Maybe this is all much ado about nothing. Maybe. But the fact that this is 2012 and nearly every other franchise is Major League Baseball has at least acknowledge the importance of on-base percentage, the Royals continue preach and practice things that only make winning more difficult.

And for those that don’t think moving Gordon down three spots in the order amounts to much: in his 70 games batting leadoff he average 4.62 plate appearances per game; in his 43 games batting third, 4.25. Spread out over the course of 162 games, that’s 60 plate appearances.

Now, would you rather Alex Gordon be seeing those plate appearances, or some combination of Dyson, Cain, and Bourgeois?

Luke Hochevar still has what it takes to be a quality pitcher on a championship rotation

#LOL

We need to figure out what we have in Johnny Giavotella Irving Falu and Tony Abreu

Filed from the “let’s give playing time to the 30-year-old, career minor leaguer” department, there’s this gift that keeps on giving.

The argument against Johnny Giavotella to begin the year was a fairly simple one: Chris Getz was performing at a half-way decent level and Giavotella wasn’t.

See, everyone can get behind that.

At this point though not playing Giavotella is, well, that’s so Royals.

Nevermind what you may think of a player’s defensive abilities, when the team is fighting off another 90-loss season, is the argument over what a player “can’t” do even valid anymore? This is exactly the time to figure out if that player can get any better, and if he can be a member of the team next season.

But no, the Royals must find out what they have in either Falu or Abreu, because 30-year-old second basemen that can play just a little defense are never readily available. Except, well yeah, they kind of are.
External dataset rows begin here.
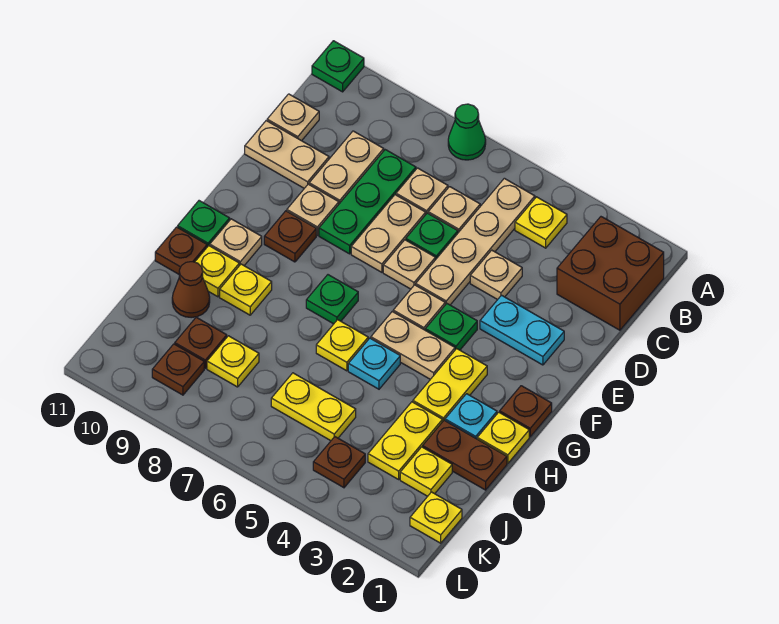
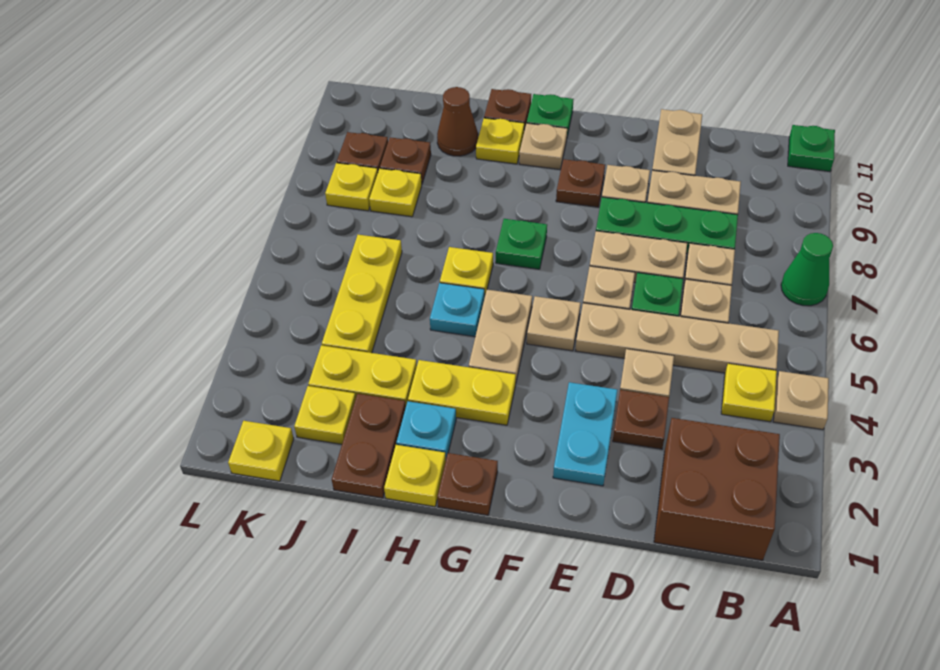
tan 1x1 plate [267,94,319,141] -> tan 1x1 plate moved to [773,371,829,430]
green 1x1 plate [425,304,477,350] -> none
yellow 1x1 plate [220,264,272,315] -> yellow 1x1 plate moved to [325,163,378,211]
yellow 1x2 plate [271,373,356,441] -> yellow 1x3 plate [322,235,402,353]
brown 1x1 plate [313,437,365,488] -> brown 1x1 plate moved to [613,390,669,449]

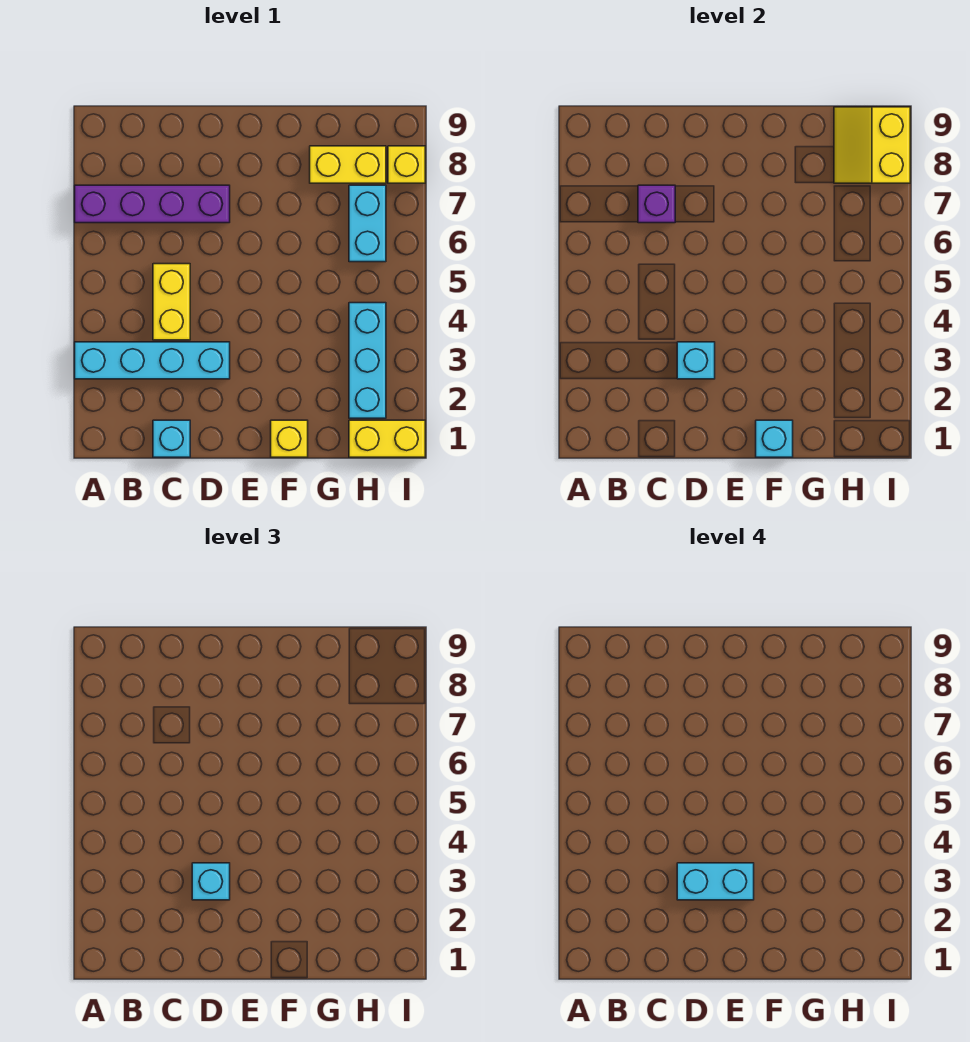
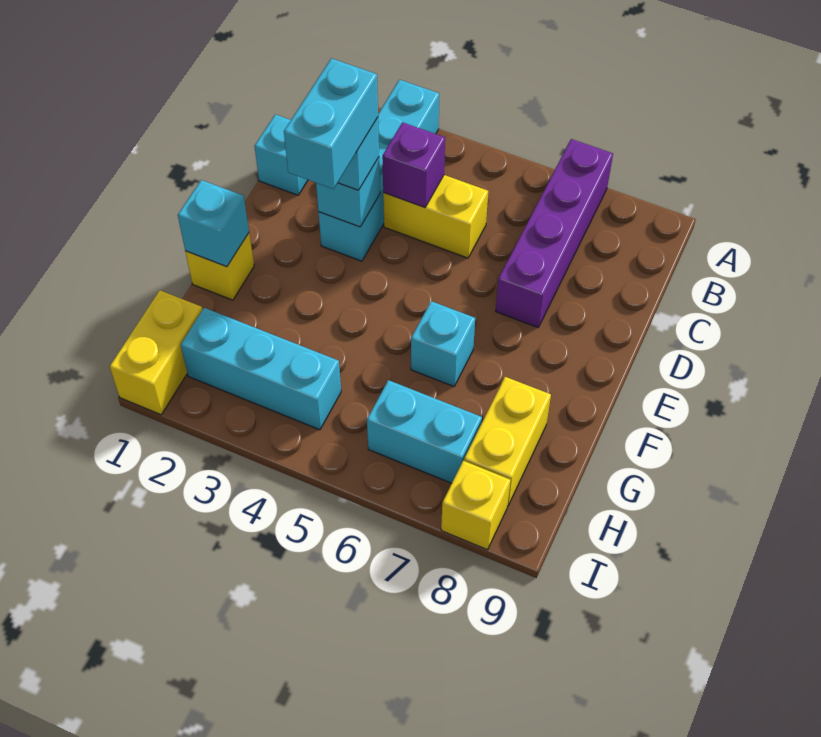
purple 1x1 brick [638,185,675,223] -> purple 1x1 brick moved to [382,122,445,208]
none -> cyan 1x1 brick [411,301,475,386]
yellow 2x2 slope [834,107,910,183] -> none

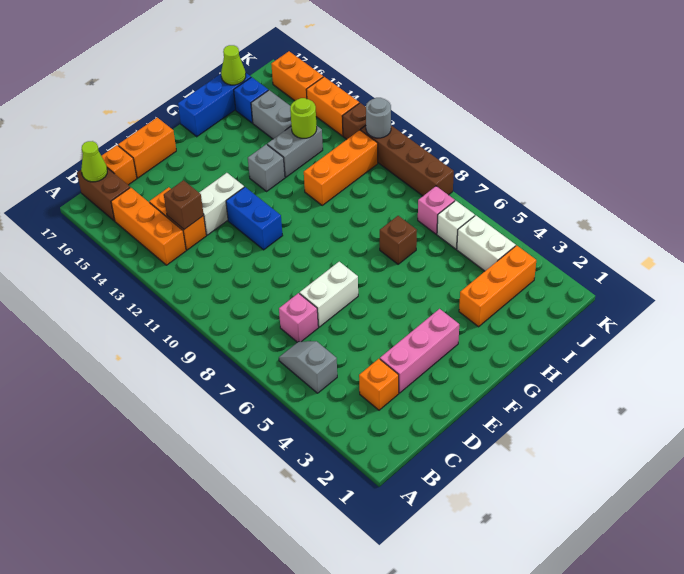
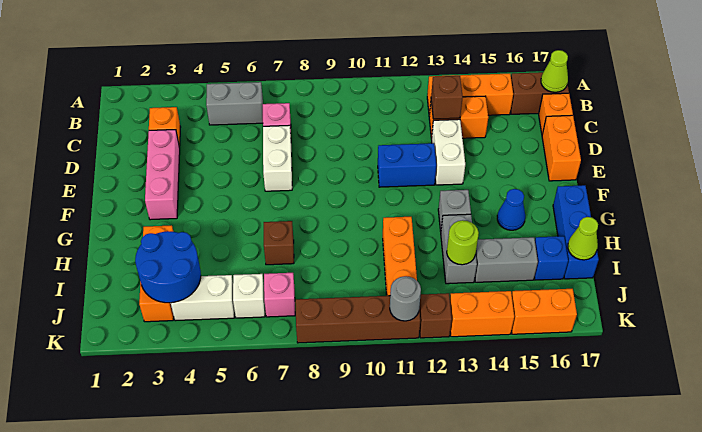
grey 1x2 slope [279,341,337,393] -> grey 1x2 brick [206,82,263,125]
none -> blue 1x1 cone [497,189,525,230]
none -> blue 2x2 round brick [135,231,201,303]

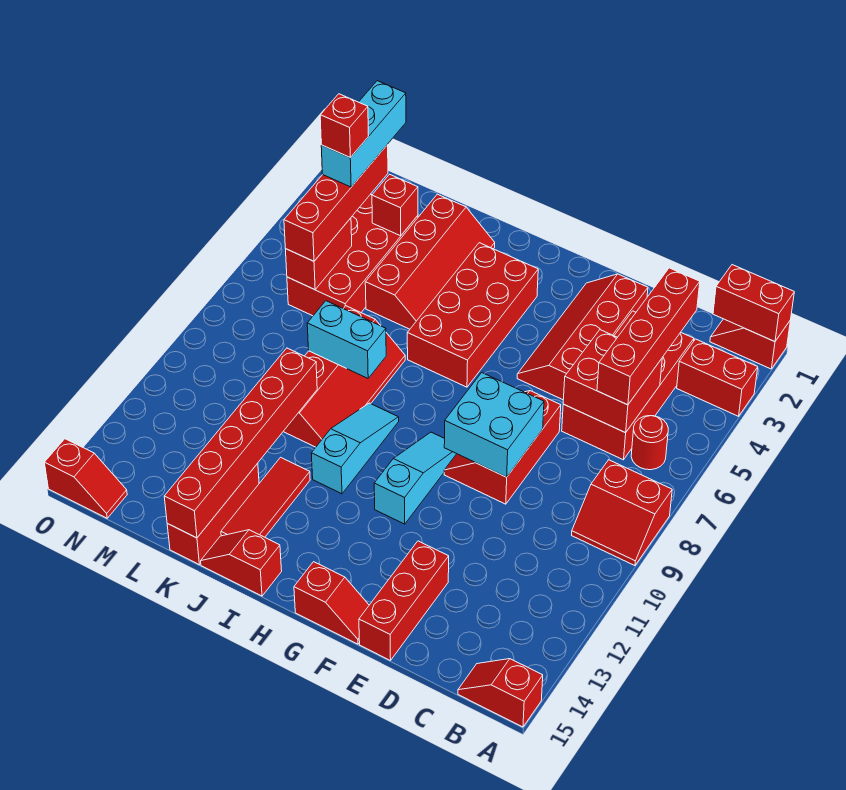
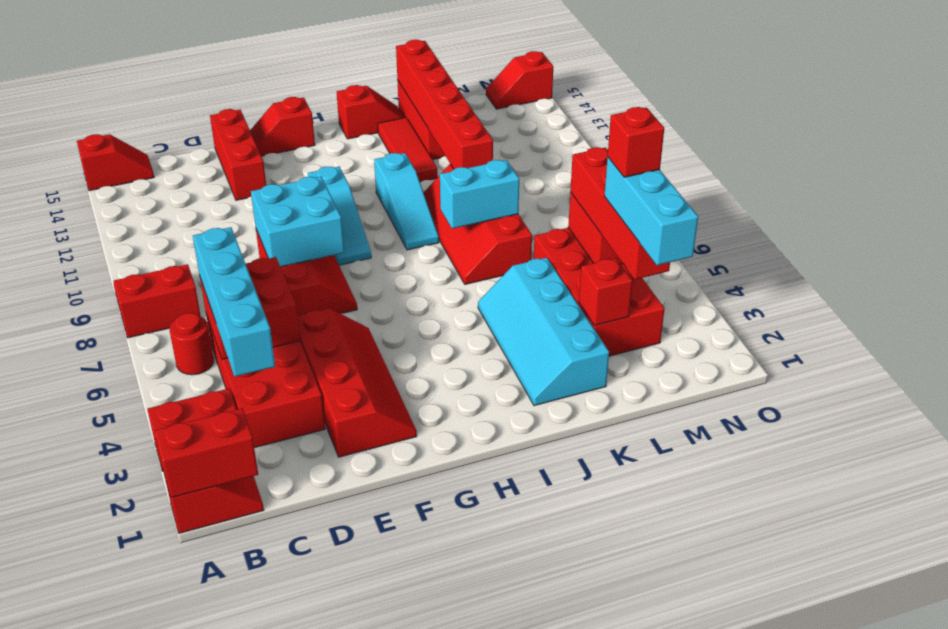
red 1x4 brick [597,268,700,405] -> cyan 1x4 brick [193,227,275,377]
red 2x4 brick [407,243,538,387] -> none
red 2x4 slope [365,194,495,329] -> cyan 2x4 slope [478,258,609,406]

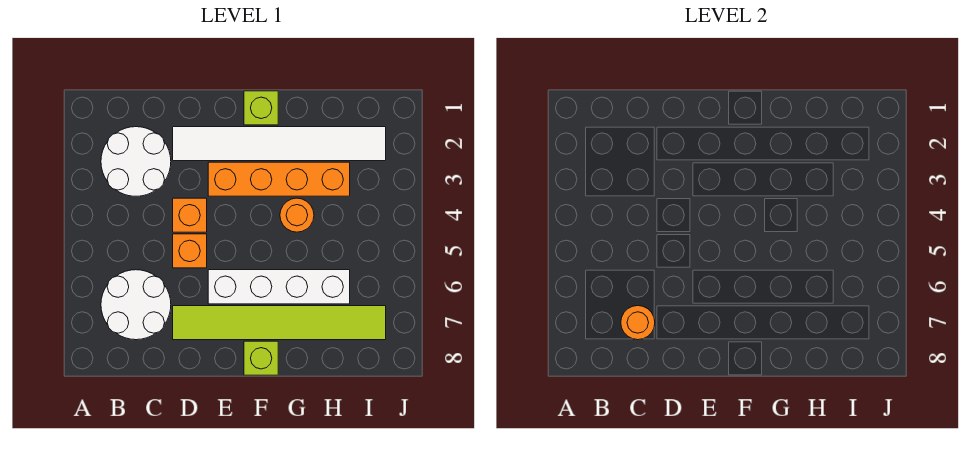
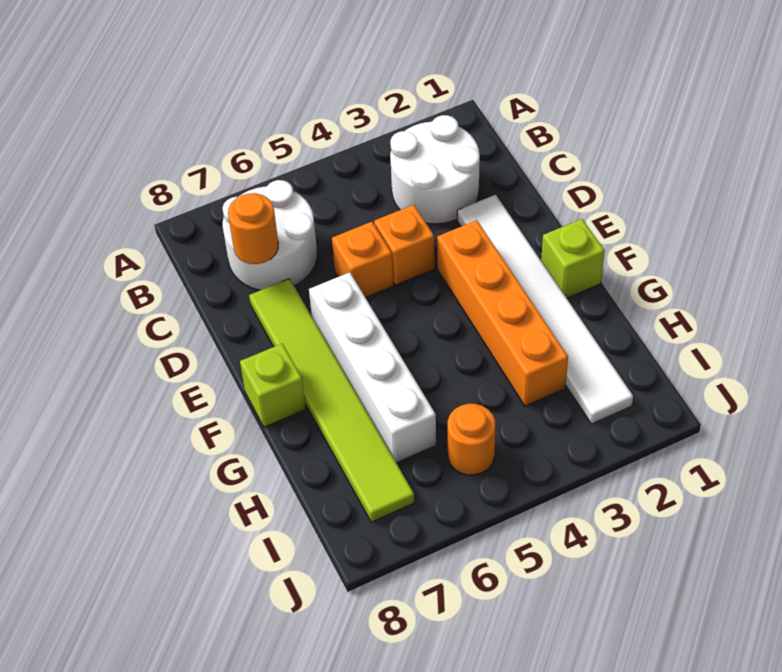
orange 1x1 round brick [280,198,314,232] -> orange 1x1 round brick moved to [448,404,495,475]

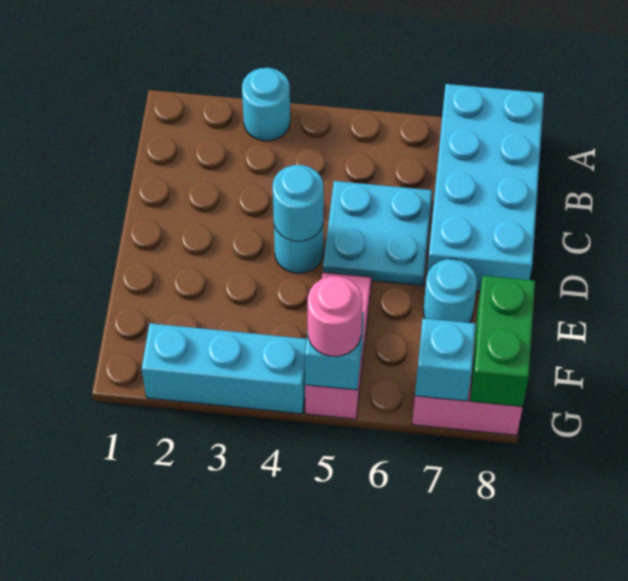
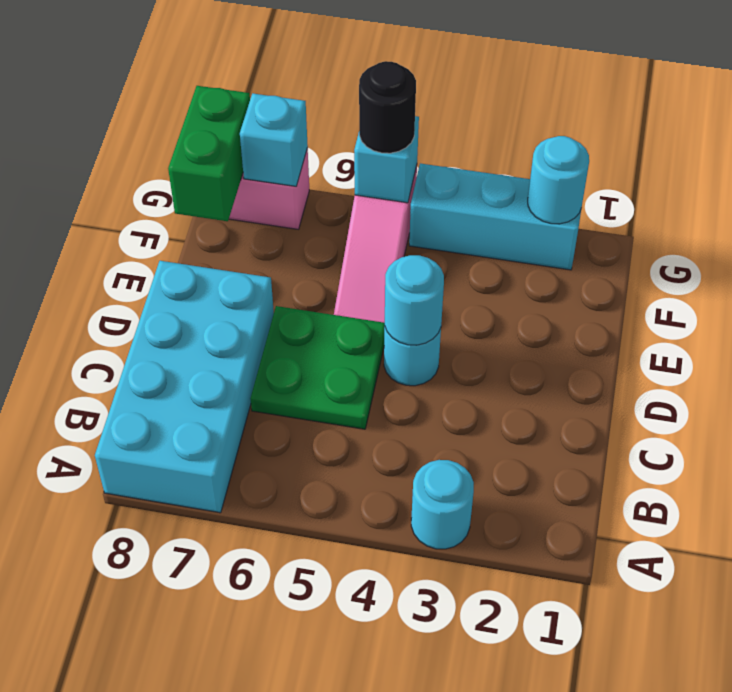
cyan 2x2 plate [323,181,433,286] -> green 2x2 plate [250,306,385,429]
cyan 1x1 round brick [423,259,477,323] -> cyan 1x1 round brick moved to [528,136,589,224]
pink 1x1 round brick [308,276,363,356] -> black 1x1 round brick [359,61,416,153]

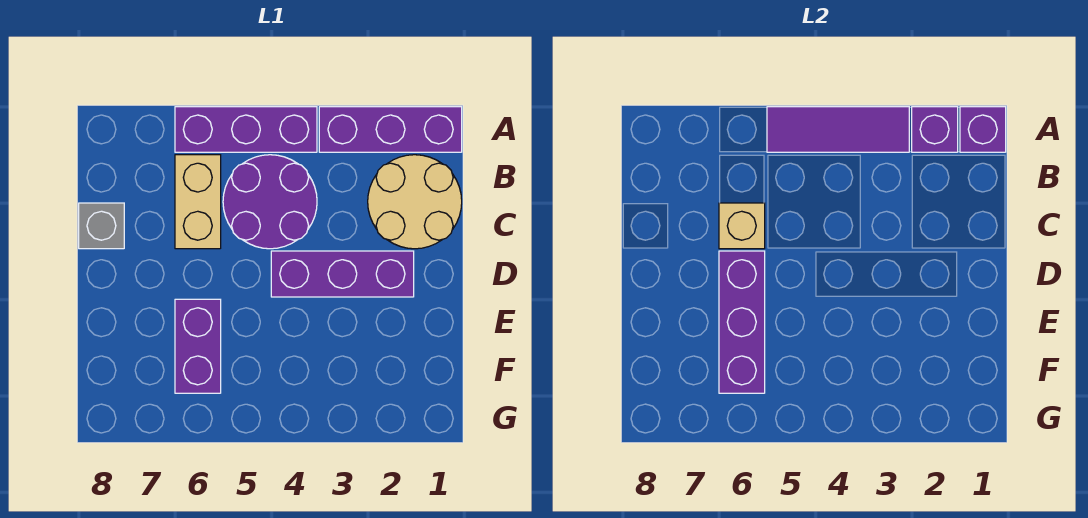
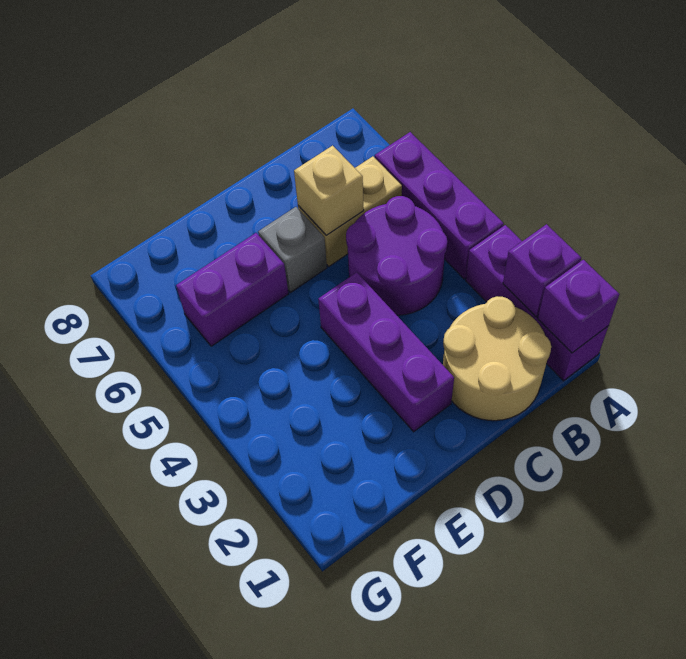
purple 1x3 tile [767,107,909,152] -> none
grey 1x1 brick [79,203,124,249] -> grey 1x1 brick moved to [258,207,327,293]
purple 1x3 brick [719,251,765,393] -> none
Giavotella has never really performed to his expectations of what his minor league numbers suggested at the big league level, but his opportunities have never really been there either. There’s always been inconsistent playing team, a sure emphasis on being more aggressive at the plate (judging solely on evidence provided everyone else on the roster), and what must be a world of pressure on Giavotella to order produce just to work his way into the lineup the next day.

Maybe eventually it will be proven that Giavotella just isn’t as good as either Falu or Abreu. The only problem with that is that the Royals may well never find out for sure, and even if he isn’t, what purpose is there to sitting him on the bench, now, when the team isn’t winning anything anyway?

It’s a constant two steps forward and one step back for the organization. A song that could be put on repeat until the tape wears out, and a problem the Royals wouldn’t have if they’d just move on to MP3s already like the rest of baseball, instead of continuing to sing along with cassettes. Each of these moves may be defensible when taken individually, but each of them fits the face-palming cloud that’s hovered over the franchise for nearly three decades now.

Until the philosophy that makes these decisions possible changes, I’m not sure anyone should be able excuse this year because of injuries or “one bad stretch”. Benefit of the doubt doesn’t extend that far yet.